» Assignment
Images should be omitted while the rest of the data is duplicated exactly.

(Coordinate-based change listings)

+---+

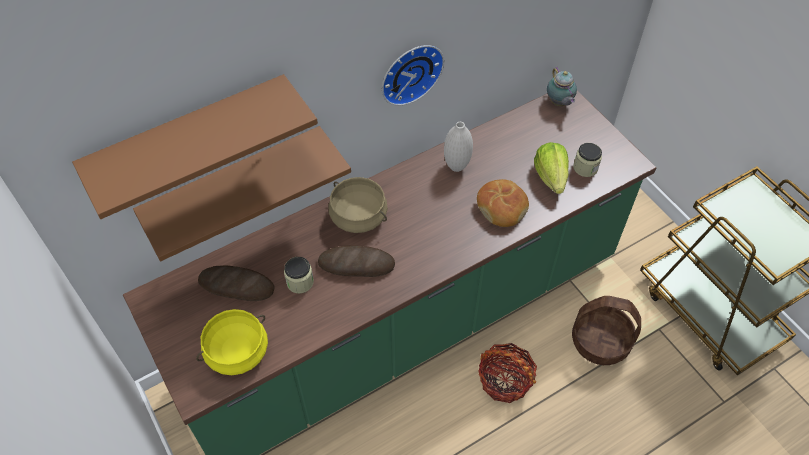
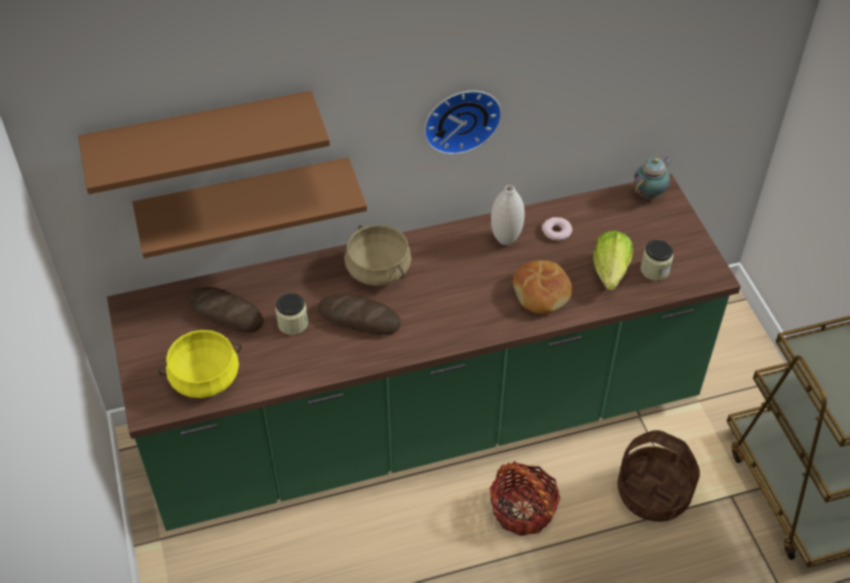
camera: 15 degrees right, 5 degrees down
teapot [547,67,577,106] -> teapot turned 135 degrees counterclockwise [634,156,673,200]
none -> donut [542,217,573,241]

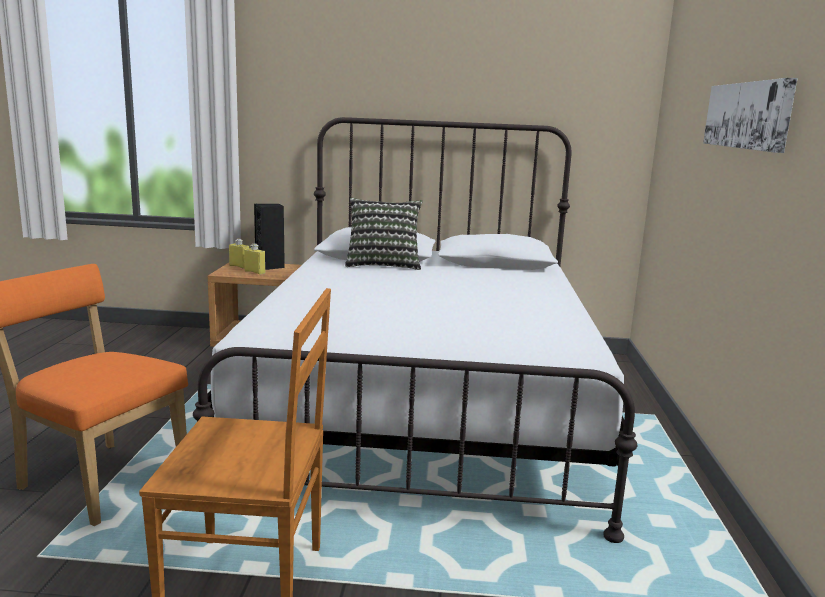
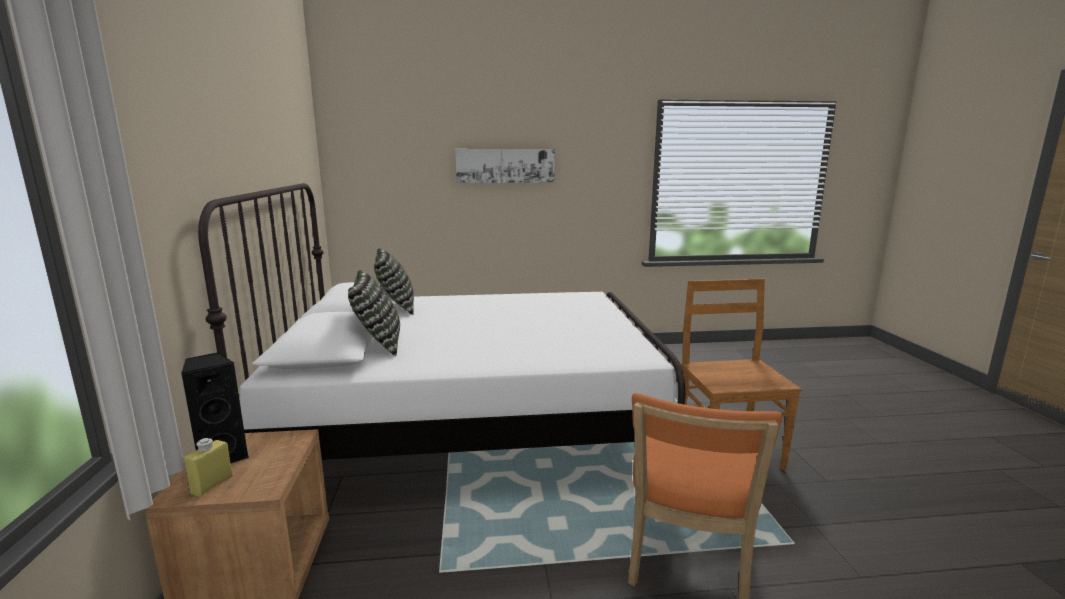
camera: 100 degrees left, 0 degrees up
yellow bottle [244,244,265,274] -> none
none -> pillow [374,248,414,315]

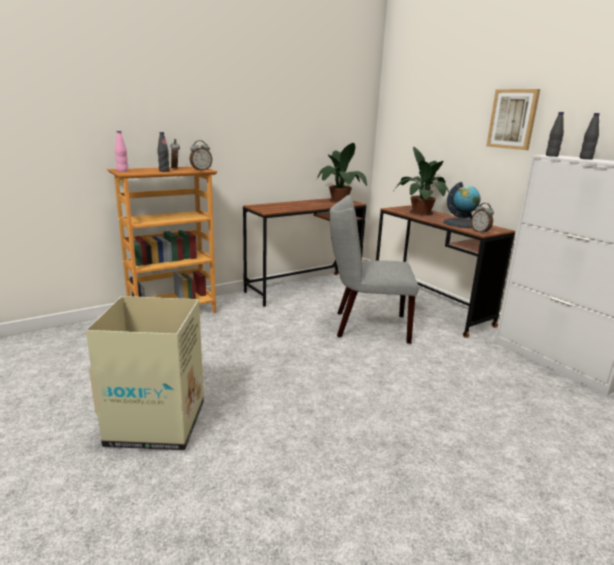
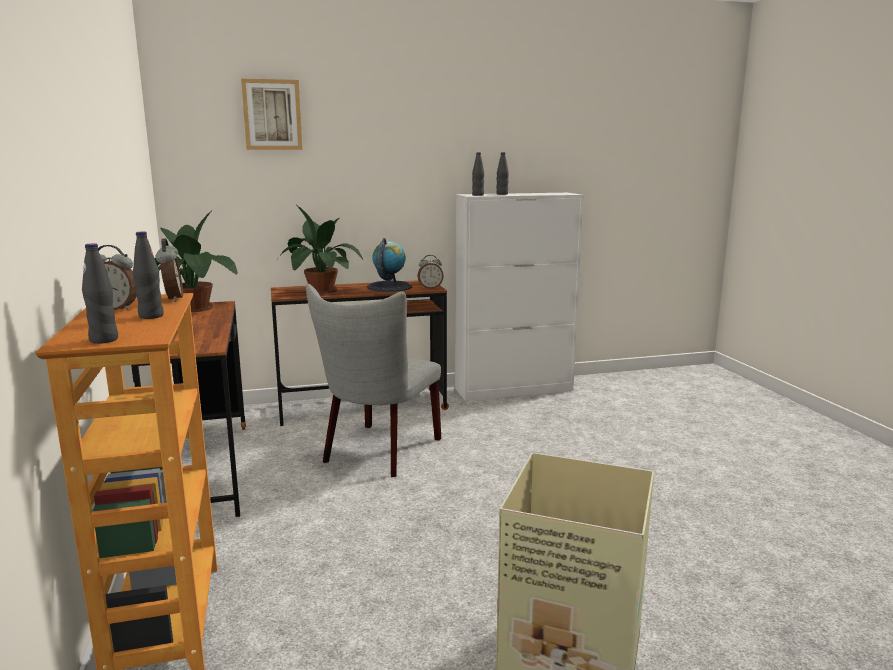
camera: 70 degrees left, 5 degrees down
pink bottle [115,131,128,172] -> black bottle [82,243,118,344]
picture [486,89,540,150] -> picture moved to [241,79,302,150]

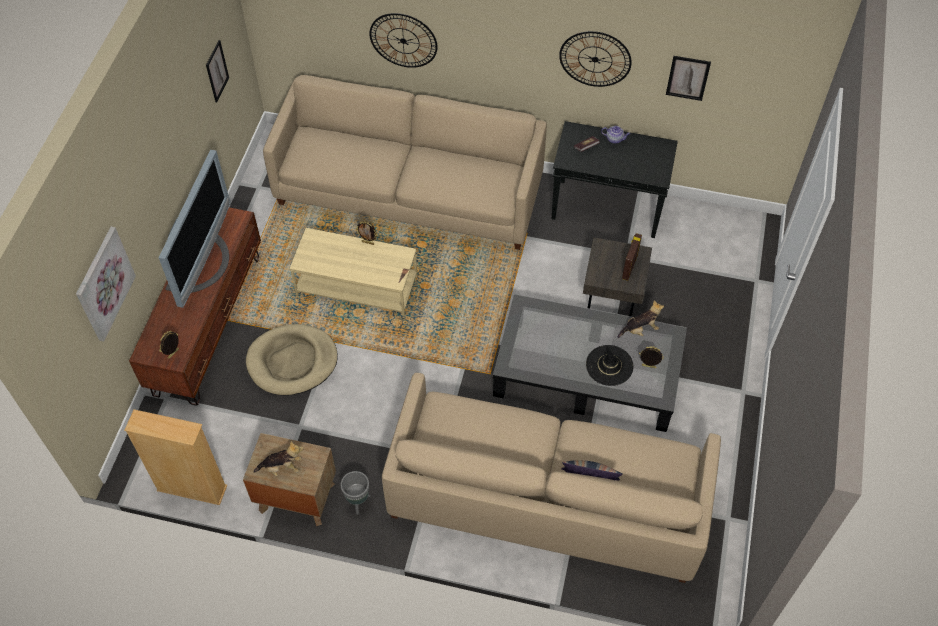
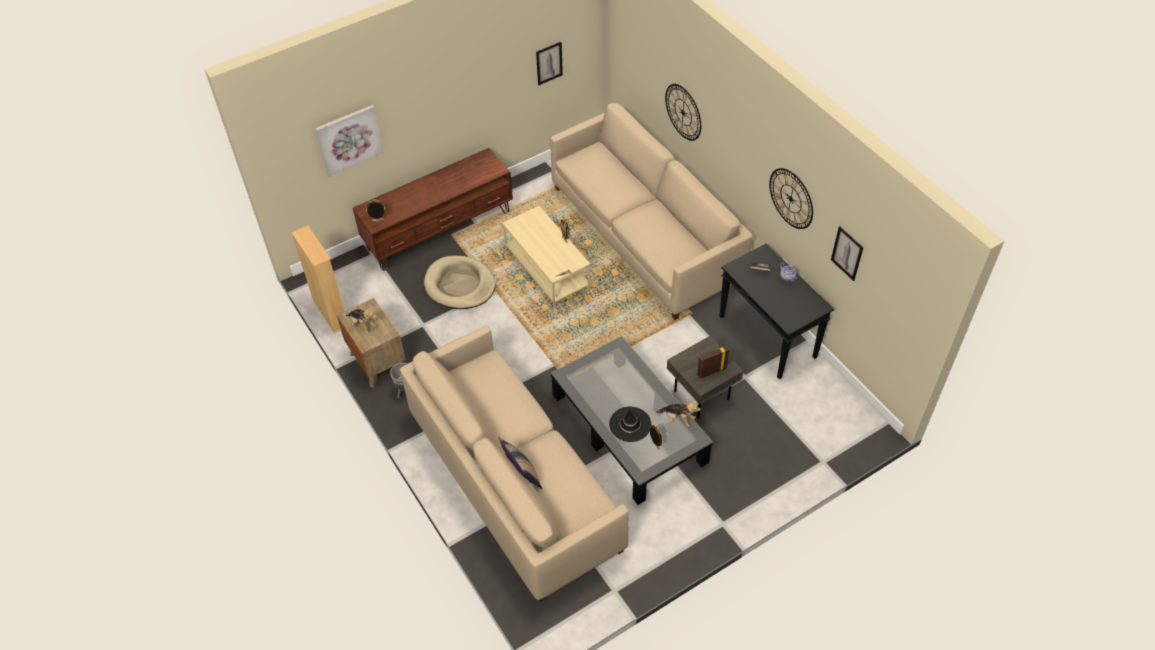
camera: 45 degrees right, 5 degrees down
television [159,150,231,308] -> none

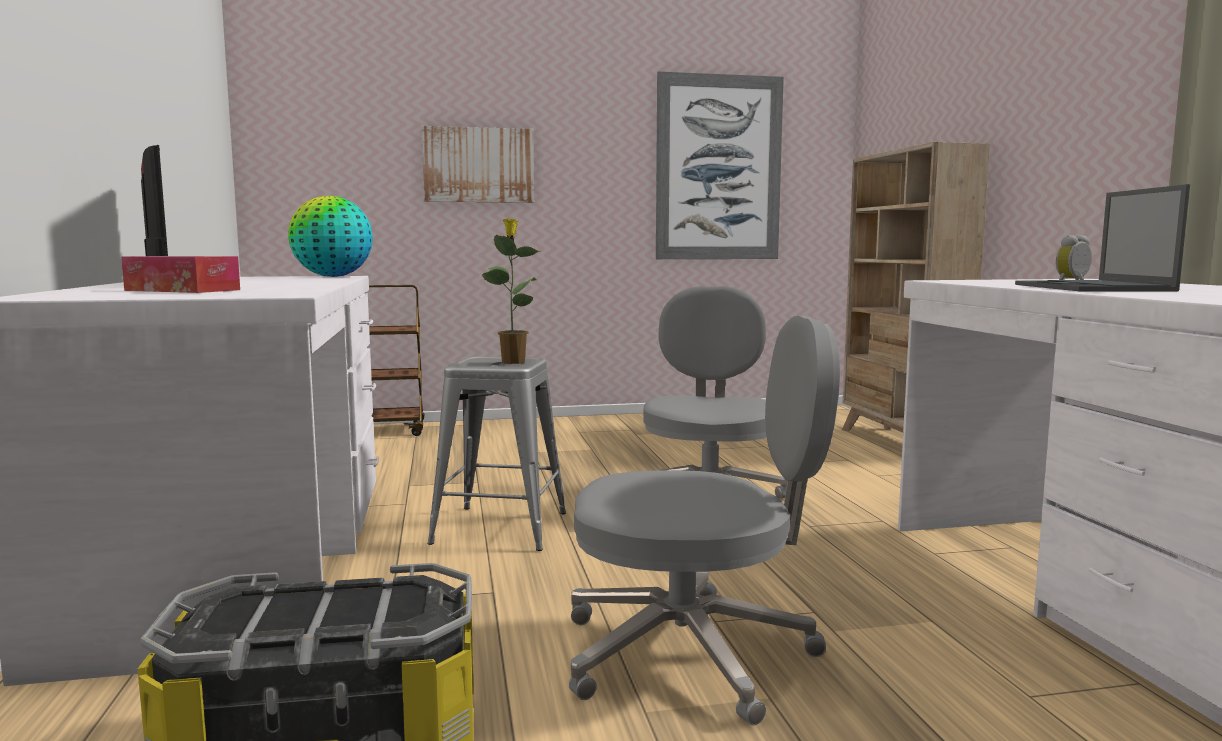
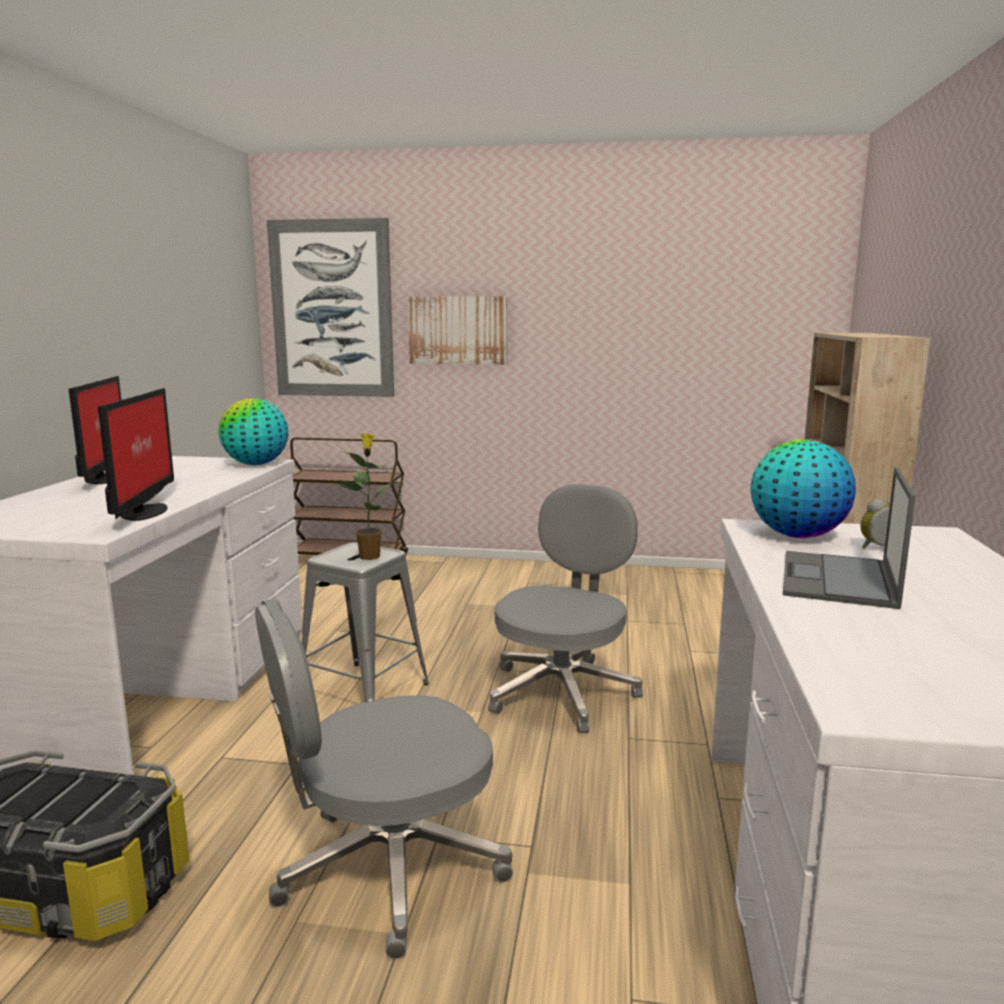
camera: 20 degrees right, 5 degrees up
tissue box [121,256,240,293] -> none
grey office chair [569,316,840,726] -> grey office chair turned 135 degrees clockwise [255,598,513,959]
picture [656,71,784,259] -> picture moved to [267,218,394,397]
none -> monitor [98,388,174,521]
none -> globe [750,439,856,538]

+---+

» Task output
camera: 15 degrees right, 5 degrees down
teapot [547,67,577,106] -> teapot turned 135 degrees counterclockwise [634,156,673,200]
none -> donut [542,217,573,241]

camera: 100 degrees left, 0 degrees up
yellow bottle [244,244,265,274] -> none
none -> pillow [374,248,414,315]

camera: 70 degrees left, 5 degrees down
pink bottle [115,131,128,172] -> black bottle [82,243,118,344]
picture [486,89,540,150] -> picture moved to [241,79,302,150]

camera: 45 degrees right, 5 degrees down
television [159,150,231,308] -> none

camera: 20 degrees right, 5 degrees up
tissue box [121,256,240,293] -> none
grey office chair [569,316,840,726] -> grey office chair turned 135 degrees clockwise [255,598,513,959]
picture [656,71,784,259] -> picture moved to [267,218,394,397]
none -> monitor [98,388,174,521]
none -> globe [750,439,856,538]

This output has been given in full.